In the podcast transcript, which website does the host give for checking the full schedule of the Global Agile Summit?

SUPPLIED TEXT —
+ + + + +

Transcript
Vasco (0:06)
Have you ever wondered what it really takes to make Agile work well? At the Global Agile Summit, we're bringing you real life first person stories of Agile succeeding out there in the real world that will inspire you to take action. Whether you're a leader, a product innovator, a developer, you'll hear practical insights from.
Mouli Berry (0:30)
Those who've done it.
Vasco (0:31)
They'll be telling their own stories from the stage.
Mouli Berry (0:35)
I'll tell you more about this at the end of this episode.
Vasco (0:38)
So stay back and listen to the full detailed description of what we have in store for you at the Global Agile Summit. But if you can't wait, you can go right now to globalagilesummit.com and check out our full schedule for now onto the episode. But I'll see you at the end of this episode with more details on the Global Agile Summit. Talk to you soon.
Mouli Berry (1:03)
Hello everybody. Welcome to a bonus episode. And for this bonus episode we're talking about measuring the transformation in software Organizations with Mouley Berry. Hey Mouli, welcome to the show.
Mouley Berry (1:16)
Hi Vasco. Thanks for hosting me.
Mouli Berry (1:19)
Absolutely. So I found Mouly's work and I was really intrigued by his approach to measuring the progress in software organizations, specifically towards a better way of working. Of course he talks a lot about continuous improvement. So when we talk about this software transformation. He's been working in industry for 30 years, 30 plus years at this point. And he's the founder and CEO of bettersoftware.dev. he developed a practical and visual approach to measure the improvements in technology organizations. And he's worked at Microsoft, with Philips, with Aptiv, stories that he shares publicly. And his data driven approach really helps organizations visualize and optimize the entire software development life cycle. Pardon me, with concrete aspects that are of course discussed in his model as well as with a very, in my opinion, compelling visual representation. So, Mouli, let's start. So you've worked with companies like Philips and Aptiv. Pardon me, can you share a specific example of the visualization aspect of the transformation? The improvement, the continuous improvement in technology organizations?
Mouley Berry (2:37)

+ + + + +

SOURCE DATA —

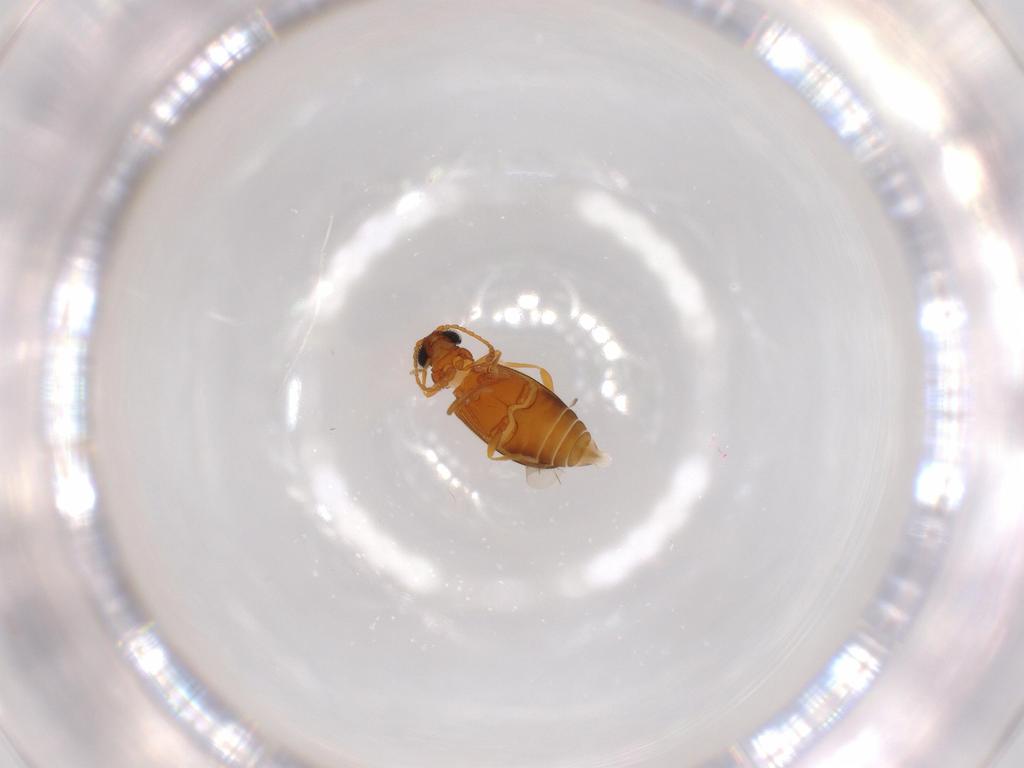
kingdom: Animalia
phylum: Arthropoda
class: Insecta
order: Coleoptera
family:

+ + + + +

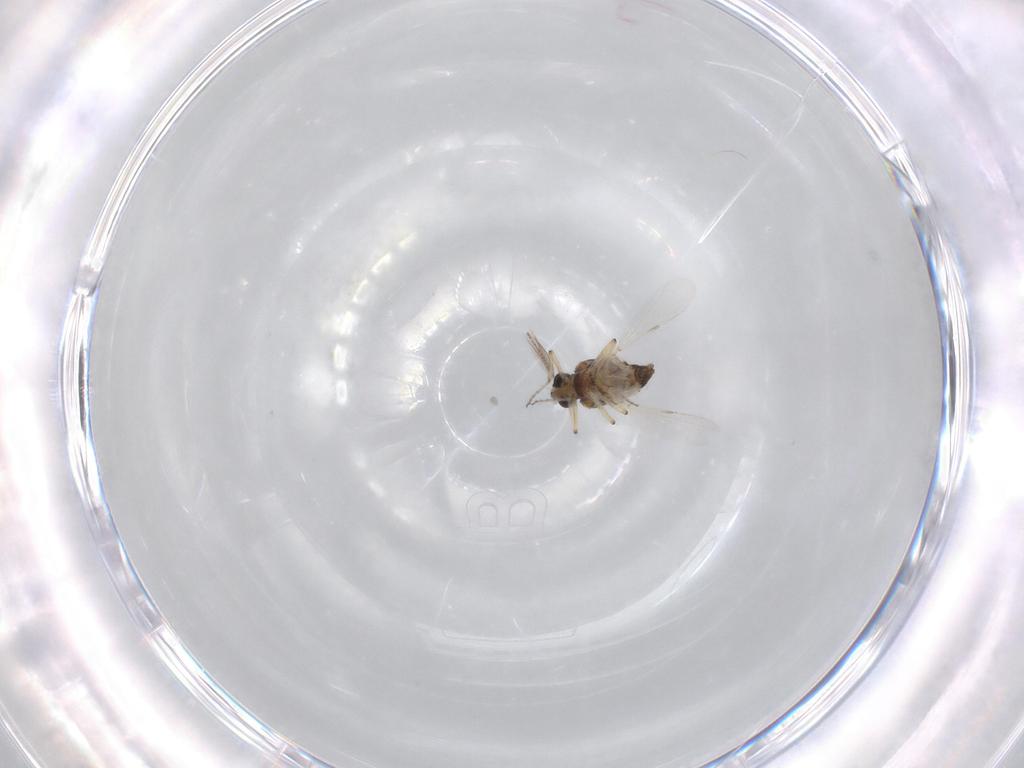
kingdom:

+ + + + +

WRITTEN RESPONSE —
globalagilesummit.com